_Task instructions_.
Each line of the material is to be written out exactly.

—————

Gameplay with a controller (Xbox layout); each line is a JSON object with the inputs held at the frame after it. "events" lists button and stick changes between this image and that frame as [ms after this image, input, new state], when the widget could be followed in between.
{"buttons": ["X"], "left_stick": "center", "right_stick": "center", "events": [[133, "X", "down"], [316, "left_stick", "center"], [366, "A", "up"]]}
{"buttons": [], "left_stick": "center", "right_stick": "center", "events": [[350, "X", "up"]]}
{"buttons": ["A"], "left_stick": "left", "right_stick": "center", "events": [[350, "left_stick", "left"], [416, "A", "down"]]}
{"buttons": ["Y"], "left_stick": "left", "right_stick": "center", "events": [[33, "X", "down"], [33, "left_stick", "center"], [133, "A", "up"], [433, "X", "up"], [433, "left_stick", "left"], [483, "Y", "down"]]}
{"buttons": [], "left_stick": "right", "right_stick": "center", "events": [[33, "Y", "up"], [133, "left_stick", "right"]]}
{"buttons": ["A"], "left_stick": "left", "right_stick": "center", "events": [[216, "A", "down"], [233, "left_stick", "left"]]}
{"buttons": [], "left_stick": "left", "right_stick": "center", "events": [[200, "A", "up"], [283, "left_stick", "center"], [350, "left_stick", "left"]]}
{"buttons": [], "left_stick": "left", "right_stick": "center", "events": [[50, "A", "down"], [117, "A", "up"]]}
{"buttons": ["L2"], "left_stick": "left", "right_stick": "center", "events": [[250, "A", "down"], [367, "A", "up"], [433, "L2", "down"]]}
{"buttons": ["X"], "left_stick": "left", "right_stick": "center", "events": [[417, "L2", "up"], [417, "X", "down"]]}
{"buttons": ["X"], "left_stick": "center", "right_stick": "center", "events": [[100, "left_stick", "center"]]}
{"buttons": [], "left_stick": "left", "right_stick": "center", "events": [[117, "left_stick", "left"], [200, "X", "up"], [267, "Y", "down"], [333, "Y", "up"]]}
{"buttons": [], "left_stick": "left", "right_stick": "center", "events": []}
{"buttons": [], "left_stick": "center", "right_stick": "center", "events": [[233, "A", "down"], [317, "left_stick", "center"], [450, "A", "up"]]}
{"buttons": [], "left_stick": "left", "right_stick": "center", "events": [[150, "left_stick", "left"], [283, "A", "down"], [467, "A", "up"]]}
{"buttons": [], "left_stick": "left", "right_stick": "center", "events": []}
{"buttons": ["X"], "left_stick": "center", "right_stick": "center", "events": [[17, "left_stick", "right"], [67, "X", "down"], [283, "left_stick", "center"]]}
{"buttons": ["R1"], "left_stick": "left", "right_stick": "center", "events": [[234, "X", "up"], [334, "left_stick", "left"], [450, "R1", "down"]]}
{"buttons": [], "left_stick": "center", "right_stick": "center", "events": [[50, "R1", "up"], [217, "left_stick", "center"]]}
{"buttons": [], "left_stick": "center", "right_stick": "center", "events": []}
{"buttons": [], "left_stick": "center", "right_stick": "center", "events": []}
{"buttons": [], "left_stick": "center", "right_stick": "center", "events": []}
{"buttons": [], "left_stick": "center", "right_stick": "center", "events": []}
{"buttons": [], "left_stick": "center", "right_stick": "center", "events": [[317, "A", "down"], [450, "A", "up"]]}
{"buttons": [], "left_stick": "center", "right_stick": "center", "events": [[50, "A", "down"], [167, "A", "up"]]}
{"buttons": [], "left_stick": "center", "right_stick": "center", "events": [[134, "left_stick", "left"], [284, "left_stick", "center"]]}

—————

_Solution to the problem_.
Gameplay with a controller (Xbox layout); each line is a JSON object with the inputs held at the frame after it. "events" lists button and stick changes between this image and that frame as [ms after this image, input, new state], when the widget could be followed in between.
{"buttons": ["X"], "left_stick": "center", "right_stick": "center", "events": [[133, "X", "down"], [316, "left_stick", "center"], [366, "A", "up"]]}
{"buttons": [], "left_stick": "center", "right_stick": "center", "events": [[350, "X", "up"]]}
{"buttons": ["A"], "left_stick": "left", "right_stick": "center", "events": [[350, "left_stick", "left"], [416, "A", "down"]]}
{"buttons": ["Y"], "left_stick": "left", "right_stick": "center", "events": [[33, "X", "down"], [33, "left_stick", "center"], [133, "A", "up"], [433, "X", "up"], [433, "left_stick", "left"], [483, "Y", "down"]]}
{"buttons": [], "left_stick": "right", "right_stick": "center", "events": [[33, "Y", "up"], [133, "left_stick", "right"]]}
{"buttons": ["A"], "left_stick": "left", "right_stick": "center", "events": [[216, "A", "down"], [233, "left_stick", "left"]]}
{"buttons": [], "left_stick": "left", "right_stick": "center", "events": [[200, "A", "up"], [283, "left_stick", "center"], [350, "left_stick", "left"]]}
{"buttons": [], "left_stick": "left", "right_stick": "center", "events": [[50, "A", "down"], [117, "A", "up"]]}
{"buttons": ["L2"], "left_stick": "left", "right_stick": "center", "events": [[250, "A", "down"], [367, "A", "up"], [433, "L2", "down"]]}
{"buttons": ["X"], "left_stick": "left", "right_stick": "center", "events": [[417, "L2", "up"], [417, "X", "down"]]}
{"buttons": ["X"], "left_stick": "center", "right_stick": "center", "events": [[100, "left_stick", "center"]]}
{"buttons": [], "left_stick": "left", "right_stick": "center", "events": [[117, "left_stick", "left"], [200, "X", "up"], [267, "Y", "down"], [333, "Y", "up"]]}
{"buttons": [], "left_stick": "left", "right_stick": "center", "events": []}
{"buttons": [], "left_stick": "center", "right_stick": "center", "events": [[233, "A", "down"], [317, "left_stick", "center"], [450, "A", "up"]]}
{"buttons": [], "left_stick": "left", "right_stick": "center", "events": [[150, "left_stick", "left"], [283, "A", "down"], [467, "A", "up"]]}
{"buttons": [], "left_stick": "left", "right_stick": "center", "events": []}
{"buttons": ["X"], "left_stick": "center", "right_stick": "center", "events": [[17, "left_stick", "right"], [67, "X", "down"], [283, "left_stick", "center"]]}
{"buttons": ["R1"], "left_stick": "left", "right_stick": "center", "events": [[234, "X", "up"], [334, "left_stick", "left"], [450, "R1", "down"]]}
{"buttons": [], "left_stick": "center", "right_stick": "center", "events": [[50, "R1", "up"], [217, "left_stick", "center"]]}
{"buttons": [], "left_stick": "center", "right_stick": "center", "events": []}
{"buttons": [], "left_stick": "center", "right_stick": "center", "events": []}
{"buttons": [], "left_stick": "center", "right_stick": "center", "events": []}
{"buttons": [], "left_stick": "center", "right_stick": "center", "events": []}
{"buttons": [], "left_stick": "center", "right_stick": "center", "events": [[317, "A", "down"], [450, "A", "up"]]}
{"buttons": [], "left_stick": "center", "right_stick": "center", "events": [[50, "A", "down"], [167, "A", "up"]]}
{"buttons": [], "left_stick": "center", "right_stick": "center", "events": [[134, "left_stick", "left"], [284, "left_stick", "center"]]}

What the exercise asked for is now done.